Bayu Marhaenjati & Lenny Tristia Tambun, Jakarta – The Jakarta administration is mulling over a plan to extend its limited road ban on cars based on their number plates, known as the "odd-even" policy, to more major thoroughfares in the capital and also increase parking fees by the end of this year.
The moves are part of a multi-pronged instruction issued by Governor Anies Baswedan to battle air pollution in the capital city, which in the past few weeks has deteriorated so much to become one of the worst among the world's major cities.
"Our priority is to extend the odd-even road rule immediately, before the dry season ends," Syafrin Liputo, the head of the Jakarta Transportation Agency, said on Friday.
AirVisual, which tracks air quality from cheap censors it sells to individuals and organizations, puts Jakarta among the top three cities with the worst air quality in the world in the past few weeks.
Indonesia's Meteorology, Climatology and Geophysical Agency said pollutants from vehicle exhaust and dust from various infrastructure projects in the capital are accumulating in the air as days go by without rain.
A total of 84 micrograms of fine particulate matter – smaller than 2.5 micrometers – were found in each square cubic meter of air in Jakarta during the most polluted days in the past month.
When inhaled, particulate matter can stay in people's lung, bloodstream and even brain.
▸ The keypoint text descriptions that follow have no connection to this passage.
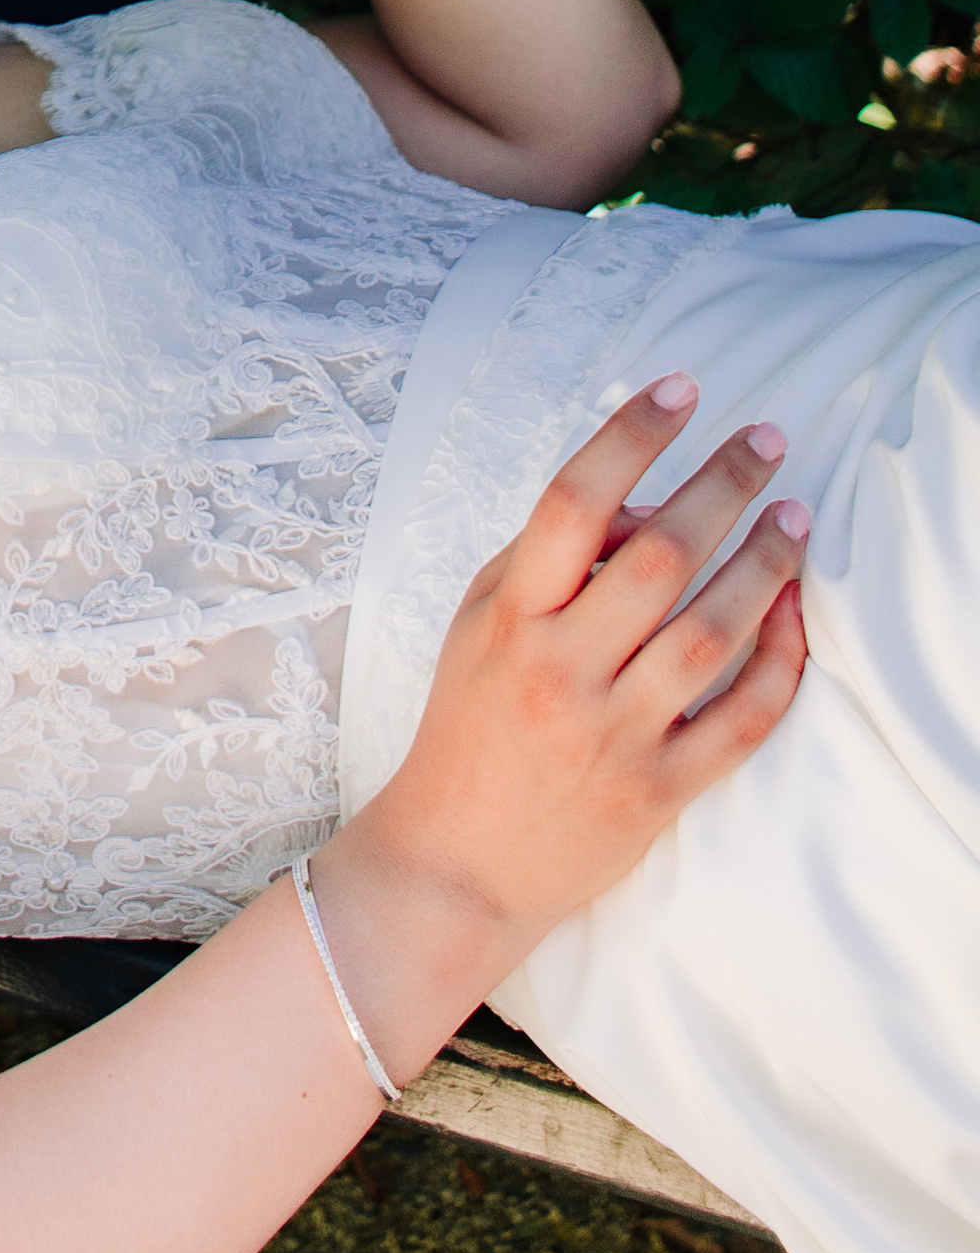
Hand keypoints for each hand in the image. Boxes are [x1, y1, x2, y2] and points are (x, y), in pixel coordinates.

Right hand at [321, 378, 807, 1024]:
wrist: (458, 862)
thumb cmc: (469, 725)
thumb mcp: (482, 622)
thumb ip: (551, 559)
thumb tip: (643, 500)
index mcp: (511, 615)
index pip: (573, 502)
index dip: (630, 436)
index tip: (680, 390)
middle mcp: (561, 669)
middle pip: (659, 558)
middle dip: (722, 486)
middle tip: (766, 442)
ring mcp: (614, 734)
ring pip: (711, 634)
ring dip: (764, 566)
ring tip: (794, 517)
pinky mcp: (660, 791)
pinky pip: (740, 721)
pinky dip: (778, 664)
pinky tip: (795, 614)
Studies have linked particulate matter to a range of respiratory illnesses, heart problems and decline in cognitive functions.
Syafrin said the administration is completing a comprehensive study of the new policies before launching them to the public.
Some suggest that Jakarta should not only apply the odd-even number plate rule on more roads in the city but also start to impose it on its millions of motorcycles.
"Instead of taking public transportation, Jakartans ride motorbikes instead," Chief Comr. Yusuf, the National Police's road traffic director, said on Friday.
Syafrin said the administration has already planned a study on the feasibility of imposing the odd-even rule on motorcycles.
Governor Anies on Thursday issued an official instruction to tackle pollution problems in the capital. Apart from extending the odd-even rule, Anies also instructed the city government to try to do more to persuade Jakartans to use public transportation, including by raising parking fees in the city.
"We are reviewing this. The governor said that as soon as there is an adequate public transportation system that people are happy with, we should increase parking fees as an instrument of traffic control," Syafrin said.
Anies' instructions also included an order to cull public buses older than 10 years old by next year and a restriction to ban private cars older than 10 years old from Jakarta's roads by 2025.
The governor also indicated he wanted to expand the city's public bus network, plant more trees, tighten emission test on private vehicles, improve and expand the city's sidewalks, tighten monitoring on manufacturing plants' emissions and install more solar panels on government buildings.
The Jakarta governor's instructions came as the city administration began fighting a lawsuit from several environmental organizations for failing to deal with the worsening air quality in the capital.
A group of 31 Jakarta residents had filed the citizen lawsuit, demanding that the city administration, along with President Joko "Jokowi" Widodo, the Environment Ministry, the Internal Affairs Ministry, the Health Ministry, Banten provincial government and West Java provincial government take real action against air pollution.
The first hearing was scheduled for Thursday but was postponed because the city administration had failed to submit all their documents.
Ayu Eza Tiara, the member of an advocacy team that launched the lawsuit, said it was the culmination of local environmentalists' effort to push the Jakarta administration to take action against air pollution.
"We knew from three years ago that the air quality in Jakarta has always been among the top 10 worst in the world," Ayu said on Thursday.
"We've tried many times to tell the government about the problem. But they always went on the defensive and said the air quality was fine," Ayu said.